TASK BRIEF | The records sit below. Return every line in them that holds the word "Boys".
__________
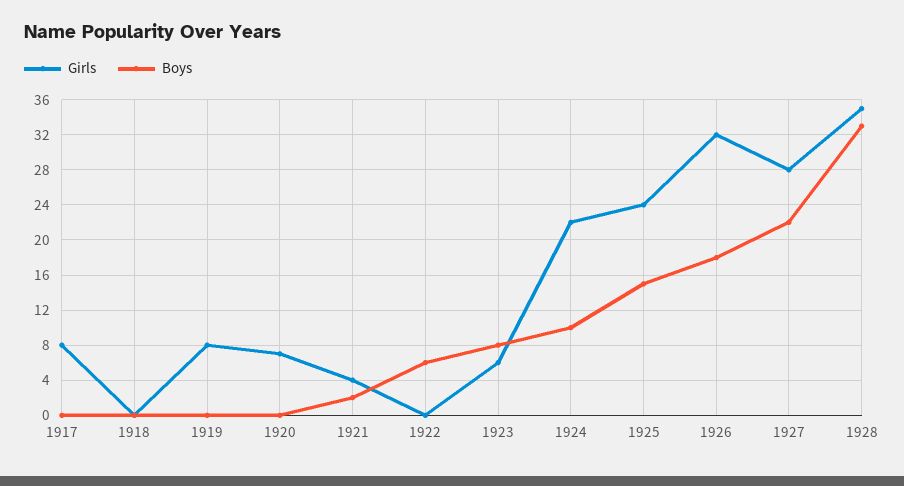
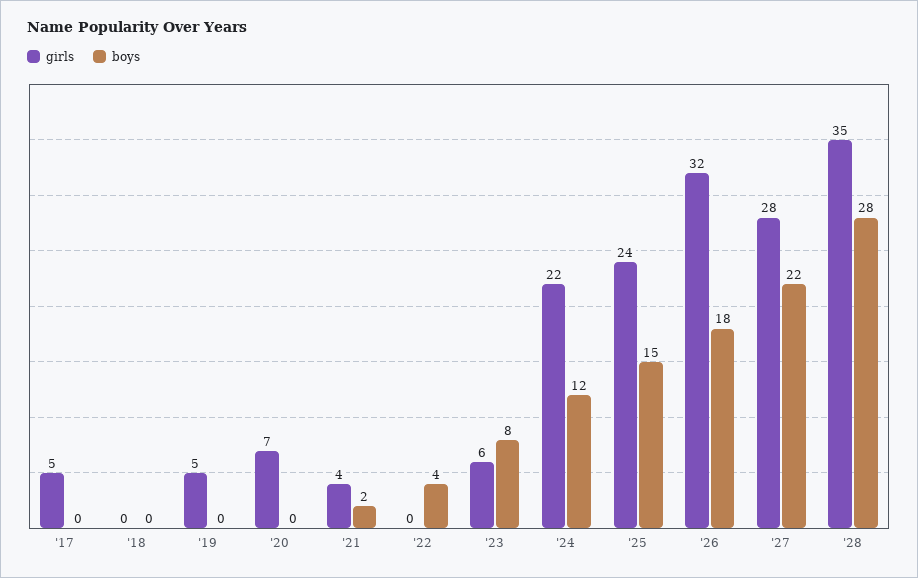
Girls, 1917: 8 -> 5
Girls, 1919: 8 -> 5
Boys, 1922: 6 -> 4
Boys, 1924: 10 -> 12
Boys, 1928: 33 -> 28

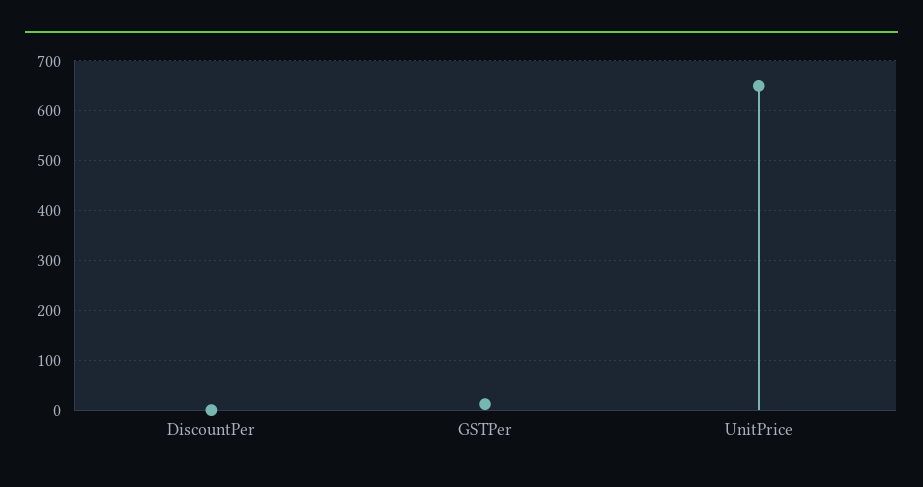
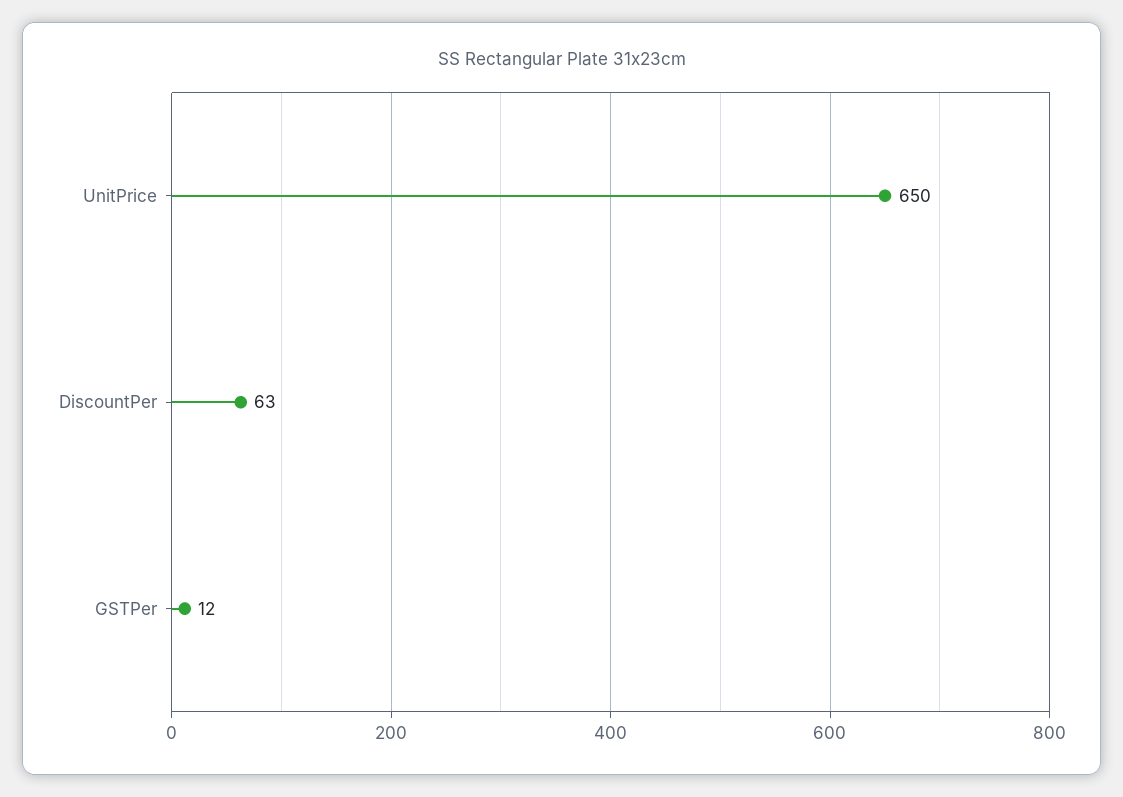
DiscountPer: 0 -> 63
__________
RESULT |
Boys, 1922: 6 -> 4
Boys, 1924: 10 -> 12
Boys, 1928: 33 -> 28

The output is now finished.